By this time the names had taken firm hold upon the entire structure. Smoke tinged with red lines poured through the great double doors of the mansion house. Yet even as she met the act with an exclamation of horror, Josephine saw Dunwody fling away his weapons, run to the great doors and crash through them, apparently bent upon reaching some point deep in the interior.

Others saw this, and joined in her cry of terror. The interior of the hall, thus disclosed by the opening of the doors, seemed but a mass of flames. An instant later, Dunwody staggered back, his arm across his face. His hair was smoking, the mustaches half burned from his lips. He gasped for breath, but, revived by air, drew his coat across his mouth and once again dashed back. Josephine, standing with hands clasped, her eyes filled with terror, expected never to see him emerge alive.

He was scarcely more than alive when once more he came back, blinded and staggering. This time arms reached out to him, steadied him, dragged him from the gallery, through the enshrouding smoke, to a place of safety.

He bore something shielded, concealed in his arms—something, which now he carried tenderly and placed down away from the sight of others, behind the shade of a protecting clump of shrubbery. His breath, labored, sobbing, showed his distress. They caught him again when he staggered back, dragged him to a point somewhat removed, upon the lawn. All the time he struggled, as though once more to dash back into the flames, or as though to find his weapons. He was sobbing, half crazed, horribly burned, but seemingly unmindful of his hurts.

The fire went on steadily with its work, the more rapidly now that the opening of the front doors had admitted air to the interior. The construction of the house, with a wide central hall, and stairways leading up almost to the roof, made an admirable arrangement for a conflagration. No living being, even though armed with the best of fire fighting apparatus, could have survived in that blazing interior. All they could do, since even a bucket brigade was out of the question here, was to stand and watch for the end. Some called for ladders, but by accident or design, no ladders were found where they should have been. Men ran about like ants. None knew anything of time's passing. No impression remained on their minds save the fascinating picture of this tall pillar of the fire.

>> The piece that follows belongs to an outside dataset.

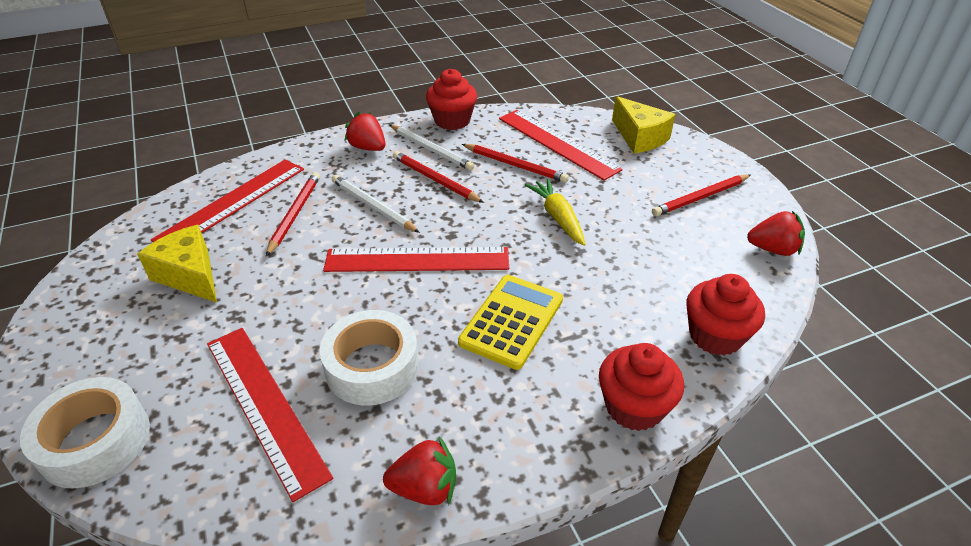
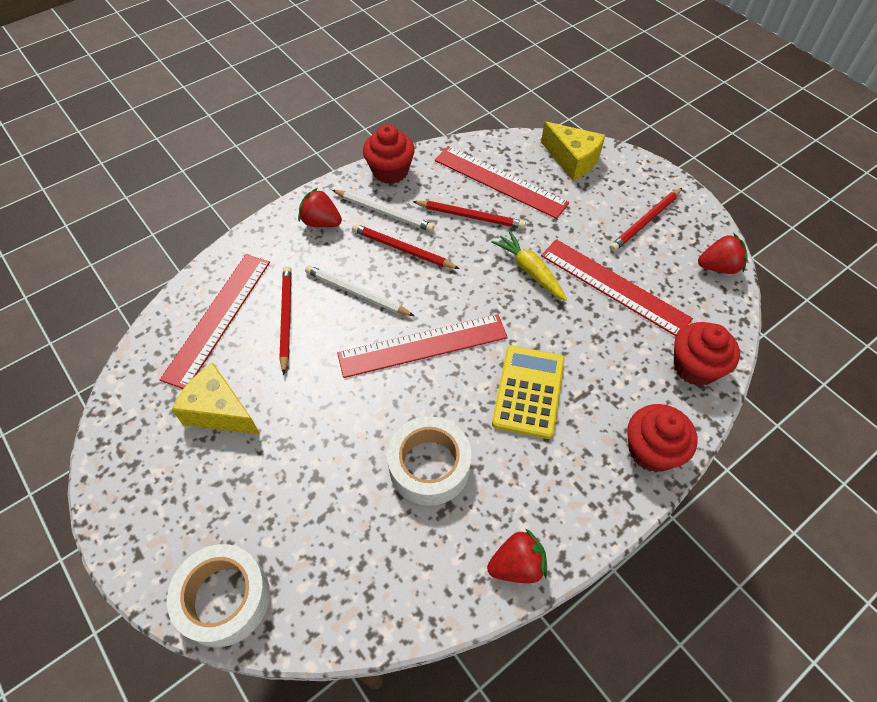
camera: 15 degrees left, 15 degrees up
red ruler [207,328,333,502] -> red ruler moved to [541,239,693,336]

Dunwody ceased to struggle with those who restrained him. He walked apart, near to the little clump of shrubs. He dropped to the ground, his face in his hands.

"What do you reckon that thah was he brung out in his arms, that time?" demanded Mr. William Jones, after a time, of a neighbor who met him a little apart. "Say, you reckon that was folks? Anybody in there? Anybody over—thah? Was that a bed—folded up like—'bout like a crib, say? I'm skeered to go look, somehow."

"God knows!" was the reply. "This here house has had mighty strange goings on of late times. There was always something strange about it,—something strange about Dunwody too! There ain't no doubt about that. But I'm skeered, too—him a-settin' thah—"

"But who was she, or it, whatever it was? How come—in—in there? How long has it been there? What kind of goings on do you think there has been; in this here place, after all?" Mr. Jones was not satisfied. They passed apart, muttering, exclaiming, wondering.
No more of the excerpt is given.